Google has reached a deal with French publishers' association SNE on scanning books and putting them online, ending a six-year legal battle over copyrights, the SNE said on Monday.
“The two parties reached an agreement enabling us to encourage initiatives to publish digital books and creative diversity while respecting the rights of the author,” the SNE, which represents some 600 publishing houses, said in a statement.
“This announcement marks a positive advance for updating France's print heritage under copyright and contributes to expanding the availability of digital books.”
The deal puts an end to Google's appeal of a 2009 court decision that ruled the US Internet giant had “committed acts of copyright violation” by digitising French books and putting them online.

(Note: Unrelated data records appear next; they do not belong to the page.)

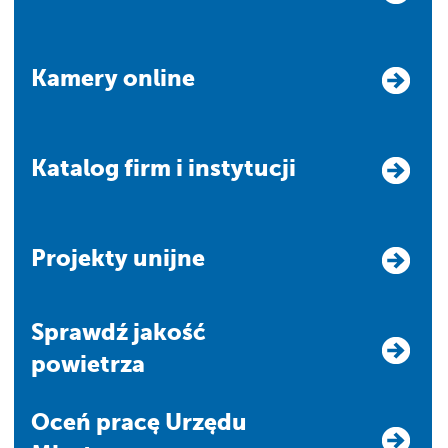
Kamery online
Katalog firm i instytucji
Projekty unijne
Sprawdź jakość
powietrza
Oceń pracę Urzędu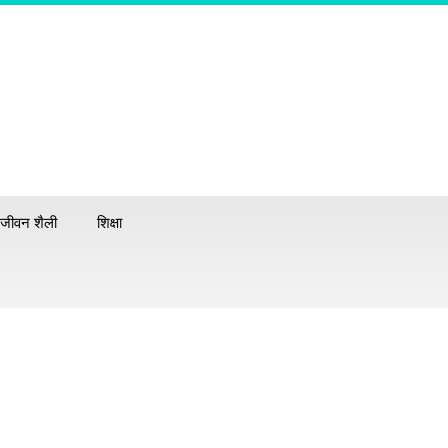
जीवन शैली
शिक्षा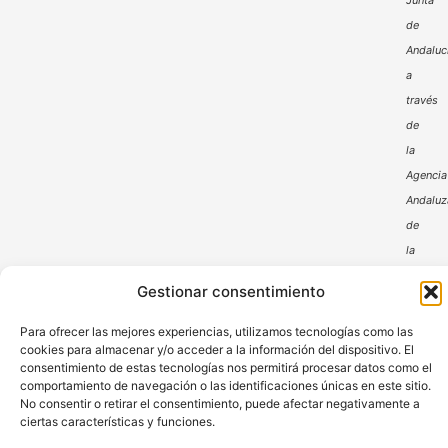
Junta
de
Andaluc
a
través
de
la
Agencia
Andaluz
de
la
Energía
Gestionar consentimiento
Para ofrecer las mejores experiencias, utilizamos tecnologías como las
cookies para almacenar y/o acceder a la información del dispositivo. El
consentimiento de estas tecnologías nos permitirá procesar datos como el
comportamiento de navegación o las identificaciones únicas en este sitio.
No consentir o retirar el consentimiento, puede afectar negativamente a
ciertas características y funciones.
Aviso Legal
Política de Privacidad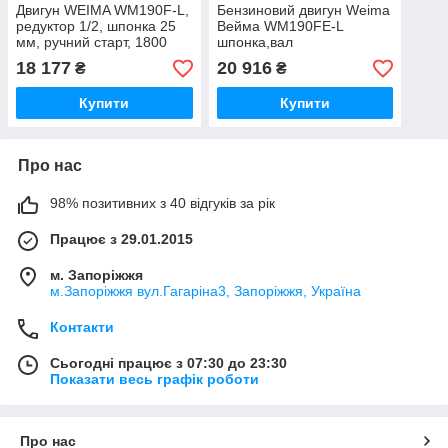
Двигун WEIMA WM190F-L,
Бензиновий двигун Weima
редуктор 1/2, шпонка 25
Вейма WM190FE-L
мм, ручний старт, 1800
шпонка,вал
об./хв, 16 к.с.
25мм,понижуючий
18 177
20 916
₴
₴
редуктор 1\2
Купити
Купити
Про нас
98% позитивних з 40 відгуків за рік
Працює з 29.01.2015
м. Запоріжжя
м.Запоріжжя вул.Гагаріна3, Запоріжжя, Україна
Контакти
Сьогодні працює з 07:30 до 23:30
Показати весь графік роботи
Про нас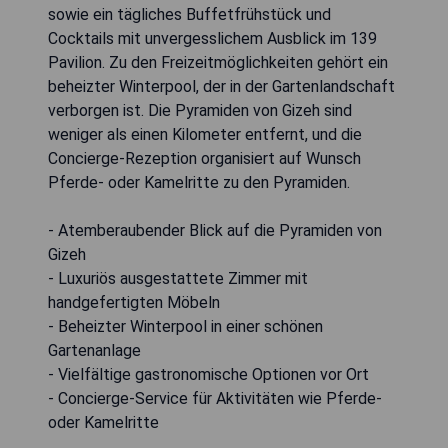
sowie ein tägliches Buffetfrühstück und
Cocktails mit unvergesslichem Ausblick im 139
Pavilion. Zu den Freizeitmöglichkeiten gehört ein
beheizter Winterpool, der in der Gartenlandschaft
verborgen ist. Die Pyramiden von Gizeh sind
weniger als einen Kilometer entfernt, und die
Concierge-Rezeption organisiert auf Wunsch
Pferde- oder Kamelritte zu den Pyramiden.
- Atemberaubender Blick auf die Pyramiden von
Gizeh
- Luxuriös ausgestattete Zimmer mit
handgefertigten Möbeln
- Beheizter Winterpool in einer schönen
Gartenanlage
- Vielfältige gastronomische Optionen vor Ort
- Concierge-Service für Aktivitäten wie Pferde-
oder Kamelritte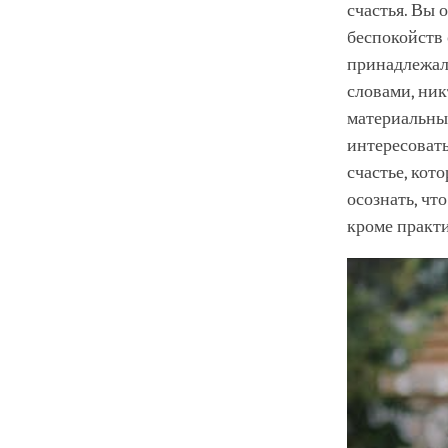
счастья. Вы 
беспокойств 
принадлежало
словами, ник
материальны
интересовать
счастье, кот
осознать, чт
кроме практ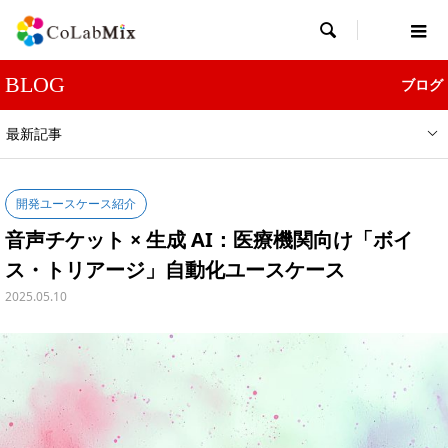

BLOG
ブログ
最新記事
開発ユースケース紹介
音声チケット × 生成 AI：医療機関向け「ボイ
ス・トリアージ」自動化ユースケース
2025.05.10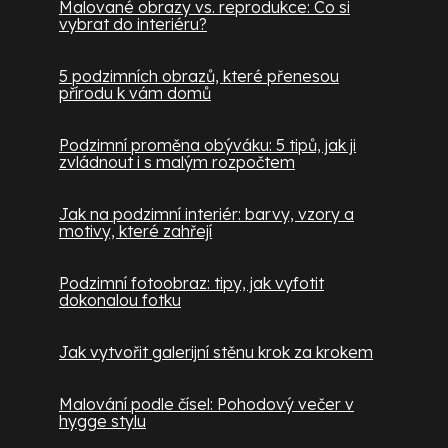
Malované obrazy vs. reprodukce: Co si
vybrat do interiéru?
5 podzimních obrazů, které přenesou
přírodu k vám domů
Podzimní proměna obýváku: 5 tipů, jak ji
zvládnout i s malým rozpočtem
Jak na podzimní interiér: barvy, vzory a
motivy, které zahřejí
Podzimní fotoobraz: tipy, jak vyfotit
dokonalou fotku
Jak vytvořit galerijní stěnu krok za krokem
Malování podle čísel: Pohodový večer v
hygge stylu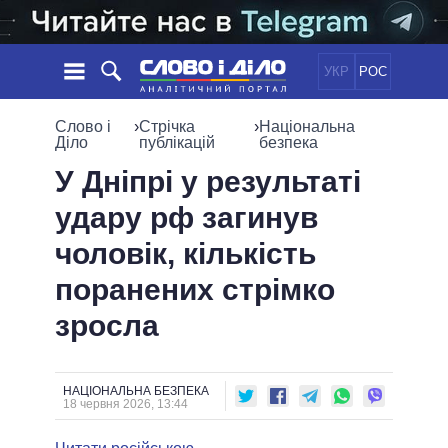
УКР
РОС
НОВИНИ
Слово і
›
Стрічка
›
Національна
Діло
публікацій
безпека
ОБIЦЯНКИ
СТРІЧКА
ПОЛІТИКА
У Дніпрі у результаті
ПОДІЇ
ЕКОНОМІКА
удару рф загинув
ПОЛIТИКИ
СТАТТІ
СУСПІЛЬСТВО
чоловік, кількість
ІНФОГРАФІКА
ДУМКИ
СВІТ
УСІ ПОЛІТИКИ
поранених стрімко
ОГЛЯДИ
ПРЕЗИДЕНТ І ОФІС
ВІДЕО
зросла
ДАЙДЖЕСТИ
ВЕРХОВНА РАДА
ПІДТРИМАТИ
КАБІНЕТ МІНІСТРІВ
ГОЛОВИ ОБЛАДМІНІСТРАЦІЙ
ПОРІВНЯННЯ ПОЛІТИКІВ
НАЦІОНАЛЬНА БЕЗПЕКА
МЕРИ МІСТ
18 червня 2026, 13:44
ВСІ ПЕРСОНИ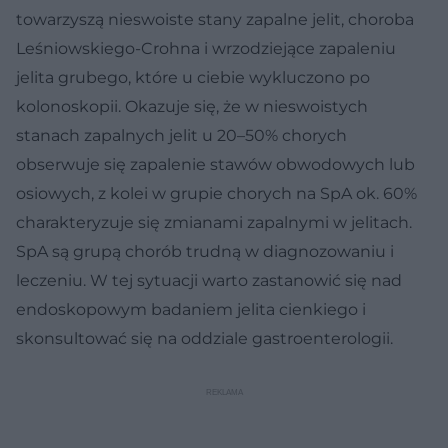
towarzyszą nieswoiste stany zapalne jelit, choroba
Leśniowskiego-Crohna i wrzodziejące zapaleniu
jelita grubego, które u ciebie wykluczono po
kolonoskopii. Okazuje się, że w nieswoistych
stanach zapalnych jelit u 20–50% chorych
obserwuje się zapalenie stawów obwodowych lub
osiowych, z kolei w grupie chorych na SpA ok. 60%
charakteryzuje się zmianami zapalnymi w jelitach.
SpA są grupą chorób trudną w diagnozowaniu i
leczeniu. W tej sytuacji warto zastanowić się nad
endoskopowym badaniem jelita cienkiego i
skonsultować się na oddziale gastroenterologii.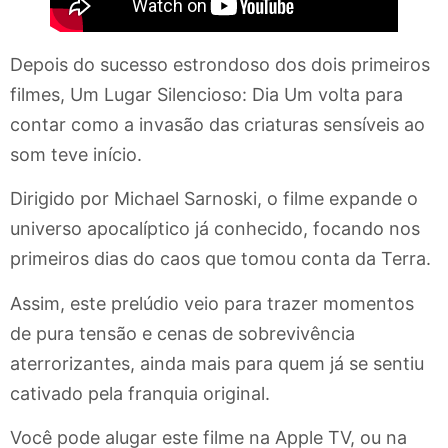
Depois do sucesso estrondoso dos dois primeiros
filmes, Um Lugar Silencioso: Dia Um volta para
contar como a invasão das criaturas sensíveis ao
som teve início.
Dirigido por Michael Sarnoski, o filme expande o
universo apocalíptico já conhecido, focando nos
primeiros dias do caos que tomou conta da Terra.
Assim, este prelúdio veio para trazer momentos
de pura tensão e cenas de sobrevivência
aterrorizantes, ainda mais para quem já se sentiu
cativado pela franquia original.
Você pode alugar este filme na Apple TV, ou na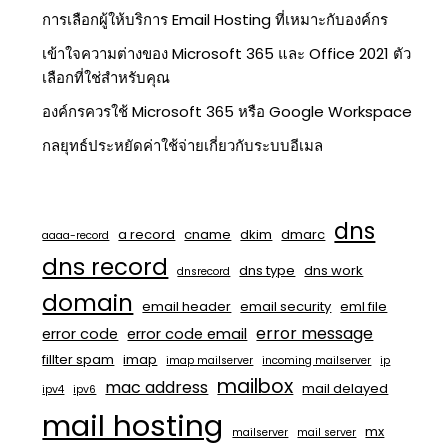
การเลือกผู้ให้บริการ Email Hosting ที่เหมาะกับองค์กร
เข้าใจความต่างของ Microsoft 365 และ Office 2021 ตัว
เลือกที่ใช่สำหรับคุณ
องค์กรควรใช้ Microsoft 365 หรือ Google Workspace
กลยุทธ์ประหยัดค่าใช้จ่ายเกี่ยวกับระบบอีเมล
dns
a record
cname
dkim
dmarc
aaaa-record
dns record
dns type
dns work
dnsrecord
domain
email header
email security
eml file
error message
error code
error code email
fillter spam
imap
imap mailserver
incoming mailserver
ip
mailbox
mac address
mail delayed
ipv4
ipv6
mail hosting
mx
mailserver
mail server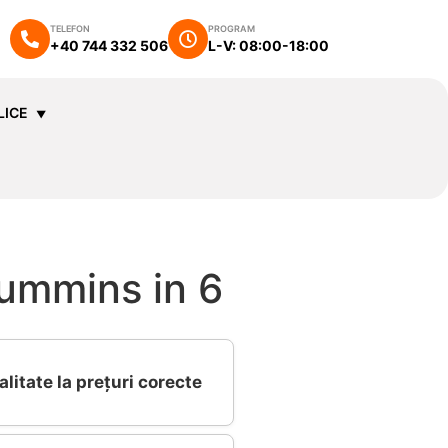
TELEFON
PROGRAM
+40 744 332 506
L-V: 08:00-18:00
LICE
ummins in 6
alitate la prețuri corecte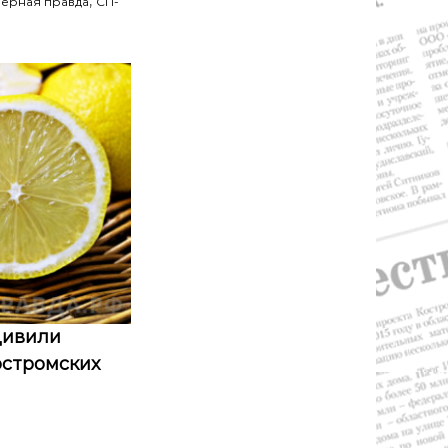
,
ерная правда
СП-
дивили
остромских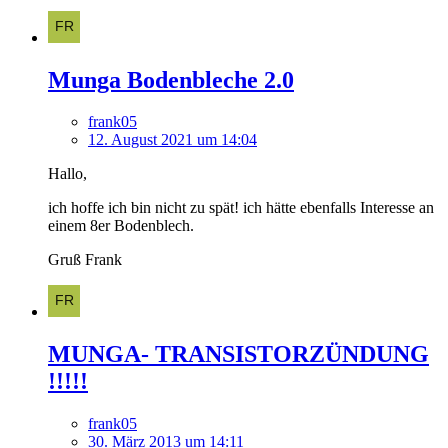
Munga Bodenbleche 2.0
frank05
12. August 2021 um 14:04
Hallo,
ich hoffe ich bin nicht zu spät! ich hätte ebenfalls Interesse an
einem 8er Bodenblech.
Gruß Frank
MUNGA- TRANSISTORZÜNDUNG
!!!!!
frank05
30. März 2013 um 14:11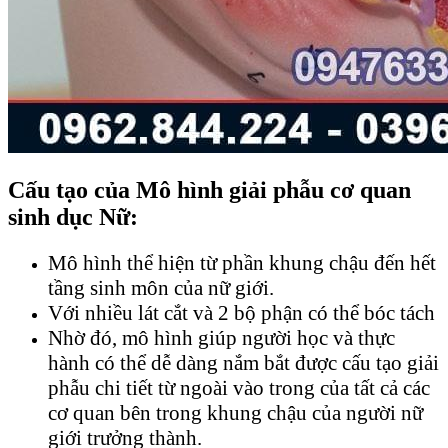
Cấu tạo của Mô hình giải phẫu cơ quan
sinh dục Nữ:
Mô hình thể hiện từ phần khung chậu đến hết
tầng sinh môn của nữ giới.
Với nhiều lát cắt và 2 bộ phận có thể bóc tách
Nhờ đó, mô hình giúp người học và thực
hành có thể dễ dàng nắm bắt được cấu tạo giải
phẫu chi tiết từ ngoài vào trong của tất cả các
cơ quan bên trong khung chậu của người nữ
giới trưởng thành.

The Paris court had ordered Google to pay 300,000 euros in damages to three French publishers owned by La Martiniere group and a symbolic sum of one euro to the SNE and the SGDL Society of Authors.
SNE president Antoine Gallimard said the SGDL, which represents some 6,000 authors, had been key to negotiating the deal.
“The authors will be able to say yes or no to the indexing of their works,” Gallimard said.
“It is now up to each publishing house to decide if it wants to sign a framework accord with Google on authorship rights or not,” he added.
Under the deal, Google will give money to develop the SGDL's database of authors and copyright holders.
It will also give money for an SNE programme called “Little Champions of Reading” that will promote reading aloud among primary school students.
Google Books France director Philippe Colombet called the deal “a key phase” in Google's relationship with the French publishing world.
“All conditions are now in place for Google to participate in developing digital books in France and contribute to spreading French culture,” he said.